(Collected data)
****
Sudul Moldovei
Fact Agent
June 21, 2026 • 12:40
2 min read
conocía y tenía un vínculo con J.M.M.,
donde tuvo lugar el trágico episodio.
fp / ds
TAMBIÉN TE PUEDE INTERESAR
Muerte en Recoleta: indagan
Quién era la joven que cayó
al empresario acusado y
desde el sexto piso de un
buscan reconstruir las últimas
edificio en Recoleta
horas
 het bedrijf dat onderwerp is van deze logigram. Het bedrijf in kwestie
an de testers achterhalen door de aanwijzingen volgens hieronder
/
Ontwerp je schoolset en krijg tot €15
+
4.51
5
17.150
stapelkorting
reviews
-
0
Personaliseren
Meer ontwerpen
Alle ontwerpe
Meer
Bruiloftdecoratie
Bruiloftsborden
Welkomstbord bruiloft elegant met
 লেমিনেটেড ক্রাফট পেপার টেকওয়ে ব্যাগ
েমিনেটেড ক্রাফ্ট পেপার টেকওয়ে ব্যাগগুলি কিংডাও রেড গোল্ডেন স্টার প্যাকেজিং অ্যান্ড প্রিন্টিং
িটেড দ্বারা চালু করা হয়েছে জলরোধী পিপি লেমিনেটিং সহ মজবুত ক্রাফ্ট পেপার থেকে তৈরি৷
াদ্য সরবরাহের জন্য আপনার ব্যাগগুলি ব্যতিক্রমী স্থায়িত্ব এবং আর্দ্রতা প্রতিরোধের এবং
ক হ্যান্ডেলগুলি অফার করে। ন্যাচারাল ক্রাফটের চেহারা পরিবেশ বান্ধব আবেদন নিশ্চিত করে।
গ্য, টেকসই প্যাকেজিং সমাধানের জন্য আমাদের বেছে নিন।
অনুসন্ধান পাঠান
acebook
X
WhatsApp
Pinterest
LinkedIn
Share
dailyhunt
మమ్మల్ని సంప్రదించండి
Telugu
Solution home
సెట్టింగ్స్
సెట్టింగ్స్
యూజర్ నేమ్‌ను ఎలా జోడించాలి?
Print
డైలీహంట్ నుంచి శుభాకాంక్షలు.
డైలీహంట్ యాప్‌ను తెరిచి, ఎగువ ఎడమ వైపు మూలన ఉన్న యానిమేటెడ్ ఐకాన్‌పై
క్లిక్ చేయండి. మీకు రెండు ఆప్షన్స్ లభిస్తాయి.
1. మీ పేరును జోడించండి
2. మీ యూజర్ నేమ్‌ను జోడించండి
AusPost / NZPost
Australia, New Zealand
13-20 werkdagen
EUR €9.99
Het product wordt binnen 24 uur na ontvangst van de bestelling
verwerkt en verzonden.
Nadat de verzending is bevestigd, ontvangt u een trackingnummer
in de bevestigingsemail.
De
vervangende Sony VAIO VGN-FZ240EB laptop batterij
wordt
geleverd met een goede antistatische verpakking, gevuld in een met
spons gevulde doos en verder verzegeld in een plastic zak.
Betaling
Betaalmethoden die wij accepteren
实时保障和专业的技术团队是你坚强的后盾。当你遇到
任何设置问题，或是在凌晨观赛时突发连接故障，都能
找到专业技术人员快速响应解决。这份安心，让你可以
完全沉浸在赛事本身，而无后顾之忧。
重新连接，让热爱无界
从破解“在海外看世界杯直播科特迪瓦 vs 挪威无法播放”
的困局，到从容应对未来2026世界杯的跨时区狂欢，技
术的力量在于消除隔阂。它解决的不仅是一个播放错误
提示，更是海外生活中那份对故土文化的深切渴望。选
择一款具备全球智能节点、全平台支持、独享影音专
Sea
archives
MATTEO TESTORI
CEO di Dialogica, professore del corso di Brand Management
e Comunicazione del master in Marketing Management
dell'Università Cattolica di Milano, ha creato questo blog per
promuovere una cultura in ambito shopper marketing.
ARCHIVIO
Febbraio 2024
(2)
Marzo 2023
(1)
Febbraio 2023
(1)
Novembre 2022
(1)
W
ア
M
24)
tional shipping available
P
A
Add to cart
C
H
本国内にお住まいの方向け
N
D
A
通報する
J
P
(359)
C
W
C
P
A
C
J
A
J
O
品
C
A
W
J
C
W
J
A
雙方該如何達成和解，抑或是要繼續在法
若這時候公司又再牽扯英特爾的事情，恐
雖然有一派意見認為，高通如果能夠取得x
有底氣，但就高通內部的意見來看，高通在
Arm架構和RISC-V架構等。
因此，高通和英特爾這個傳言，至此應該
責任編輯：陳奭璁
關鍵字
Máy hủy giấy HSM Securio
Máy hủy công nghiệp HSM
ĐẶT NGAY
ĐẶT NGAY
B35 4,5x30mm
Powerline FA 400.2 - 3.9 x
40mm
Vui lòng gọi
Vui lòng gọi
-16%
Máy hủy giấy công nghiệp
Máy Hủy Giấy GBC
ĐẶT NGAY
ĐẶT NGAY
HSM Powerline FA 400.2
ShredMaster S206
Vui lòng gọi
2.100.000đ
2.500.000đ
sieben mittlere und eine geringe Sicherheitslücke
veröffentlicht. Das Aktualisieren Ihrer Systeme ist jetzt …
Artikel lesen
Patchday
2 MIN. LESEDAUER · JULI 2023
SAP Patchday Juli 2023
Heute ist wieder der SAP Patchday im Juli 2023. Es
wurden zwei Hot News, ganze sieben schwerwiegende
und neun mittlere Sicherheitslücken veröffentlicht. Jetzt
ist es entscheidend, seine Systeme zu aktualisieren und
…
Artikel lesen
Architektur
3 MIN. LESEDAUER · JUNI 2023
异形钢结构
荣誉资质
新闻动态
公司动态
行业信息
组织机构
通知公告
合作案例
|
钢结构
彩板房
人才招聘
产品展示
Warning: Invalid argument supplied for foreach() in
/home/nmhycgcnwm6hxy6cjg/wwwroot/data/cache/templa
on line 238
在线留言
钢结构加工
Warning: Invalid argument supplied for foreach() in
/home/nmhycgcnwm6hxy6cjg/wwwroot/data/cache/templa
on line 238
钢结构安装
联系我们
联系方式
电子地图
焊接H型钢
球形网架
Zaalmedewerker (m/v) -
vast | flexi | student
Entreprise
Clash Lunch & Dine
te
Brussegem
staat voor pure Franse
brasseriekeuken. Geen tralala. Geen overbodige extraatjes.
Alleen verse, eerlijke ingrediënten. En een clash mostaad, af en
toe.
****
PROBLEM STATEMENT: Every line of the records containing the word "Management" must appear in the answer.

ANSWER BOX:
CEO di Dialogica, professore del corso di Brand Management
e Comunicazione del master in Marketing Management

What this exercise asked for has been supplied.